Reading the Riots – Guardian und LSE erforschen britische Krawalle

Hierzulande etwas anderes über Krawalle zu sagen, als dass die Beteiligten Chaoten ohne Sinn und Verstand seien und alle Gewalt frei von politischem Inhalt, führt automatisch zur öffentlichen Kreuzigung.

Anders in Großbritannien. Der Guardian hat, zusammen mit der London School of Economics, 270 Leute befragt, die dabei waren. Das ganze medial sehr hübsch aufbereitet. Sagte ich schon, dass ich einiges an Lebenszeit dafür gäbe, wenn es hier irgendwas entstünde, das dem Guardian auch nur nahe kommt?

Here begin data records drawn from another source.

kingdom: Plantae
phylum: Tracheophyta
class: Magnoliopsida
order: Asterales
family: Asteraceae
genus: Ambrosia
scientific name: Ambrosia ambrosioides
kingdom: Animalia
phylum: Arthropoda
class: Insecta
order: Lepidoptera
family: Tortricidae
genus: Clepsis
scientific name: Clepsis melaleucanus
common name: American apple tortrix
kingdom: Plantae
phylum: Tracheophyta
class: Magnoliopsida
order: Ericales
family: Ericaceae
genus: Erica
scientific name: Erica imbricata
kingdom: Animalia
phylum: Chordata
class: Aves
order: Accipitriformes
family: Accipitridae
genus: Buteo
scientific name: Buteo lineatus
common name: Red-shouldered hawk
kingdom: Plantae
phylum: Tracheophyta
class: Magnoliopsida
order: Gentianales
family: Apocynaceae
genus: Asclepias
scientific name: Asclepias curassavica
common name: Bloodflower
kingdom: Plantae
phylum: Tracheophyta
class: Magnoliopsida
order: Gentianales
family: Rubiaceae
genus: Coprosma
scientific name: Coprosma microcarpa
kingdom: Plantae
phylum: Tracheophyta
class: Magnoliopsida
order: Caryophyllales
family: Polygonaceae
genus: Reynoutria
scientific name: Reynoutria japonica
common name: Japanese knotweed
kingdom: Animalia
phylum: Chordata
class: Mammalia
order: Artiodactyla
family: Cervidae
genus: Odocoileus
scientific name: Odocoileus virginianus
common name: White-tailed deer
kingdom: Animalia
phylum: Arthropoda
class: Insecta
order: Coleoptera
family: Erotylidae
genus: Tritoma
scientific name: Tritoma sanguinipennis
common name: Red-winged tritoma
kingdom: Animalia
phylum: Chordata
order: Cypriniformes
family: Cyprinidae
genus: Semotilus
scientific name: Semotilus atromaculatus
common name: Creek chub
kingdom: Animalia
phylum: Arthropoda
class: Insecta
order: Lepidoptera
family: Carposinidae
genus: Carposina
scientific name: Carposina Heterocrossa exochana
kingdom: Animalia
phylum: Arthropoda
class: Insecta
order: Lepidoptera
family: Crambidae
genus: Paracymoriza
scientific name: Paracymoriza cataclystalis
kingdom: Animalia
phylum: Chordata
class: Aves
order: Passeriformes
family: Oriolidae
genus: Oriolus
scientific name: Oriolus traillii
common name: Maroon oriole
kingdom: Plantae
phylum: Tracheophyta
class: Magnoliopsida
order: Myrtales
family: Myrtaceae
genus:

Reading the Riots. Investigating England’s summer of disorder

http://www.youtube.com/watch?v=foTFwsb2l2M

Dasselbe ausführlicher, 18 Min.

Herausgekommen ist ziemlich viel Material. Ja, es waren Leute beteiligt, bei denen das politische Motiv ziemlich gründlich gesucht werden müsste. Bei anderen ist es deutlicher. Ich finde allein schon die Fragestellung spektakulär. Einen Überblick gibt David Cameron, the Queen and the rioters‘ sense of injustice. Letzte Woche fand die Reading the Riots Konferenz statt.

Vollends hat mein medienaktivistisches Herz die graphische Darstellung der Gerüchte bewegt, die sich per Twitter entwickelt haben: Riot rumours: how misinformation spread on Twitter during a time of crisis

Die Entwicklung des Gerüchts, der Londoner Zoo sei angegriffen und die Tiere seien befreit worden

Außerdem gibt es eine sehr fesch gemachte Timeline der Riots, jede Menge Interviews mit Beteiligten, aber auch 40 Seiten Text. Es waren übrigens gar nicht so wenig Frauen dabei.

Das Ergebnis: Auslöser der Krawalle waren die Arroganz der Eliten, Armut und Polizeigewalt.

3 Gedanken zu „Reading the Riots – Guardian und LSE erforschen britische Krawalle

  1. Die Britische Medienlandschaft hat die Aufklärung pervertiert. Dem Briten wird vorgegaukelt dass sich der Staat für den Bürger interessiert, man operiert mit Fragebögen, das Verständnis für die Anliegen der Bevölkerung ist eine Zeremonie, Skandale werden als Blitzableiter von sämtlichen ach so renommierten Britischen Medienanstalten zelebriert. Britannien kann sich diese pseudohafte Offenheit ohne weiteres leisten, denn der gewöhnliche Bürger hat trotz der sprichwörtlichen Redefreiheit der Briten nichts zu sagen. Britannien ist zu einem oppositionslosem System geworden. „In Wirklichkeit ist die (Britische) parlamentarische Demokratie nicht viel mehr als eine Art und Weise, von Zeit zu Zeit das Management-Team auszuwechseln, das ein System verwalten darf, welches unverändert bleibt“ (Tony Benn: Out of the Wilderness: Diaries 1963-67. Arrow 1988).
    Der Brite hat ein feines Sensorium für den Bildungsstand seines Gegenübers und weiss mit viel Respekt damit umzugehen, auch gegenüber dem Bildungsfernen. In der Schweiz wird derjenige belächelt, welcher immer nur den einen Song singt und scheinbar nichts anderes kann. Der Brite erhebt diesen, er singt eben diesen einen Song und erfährt dafür eine dankbare Erhöhung. Die Britische Oberklasse nutzt diesen Umstand perfid aus.
    Ich halte nicht viel von Guardian, BBC, Independent & Co. Stecken mit dem Londoner Finanzestablishment unter selber Decke.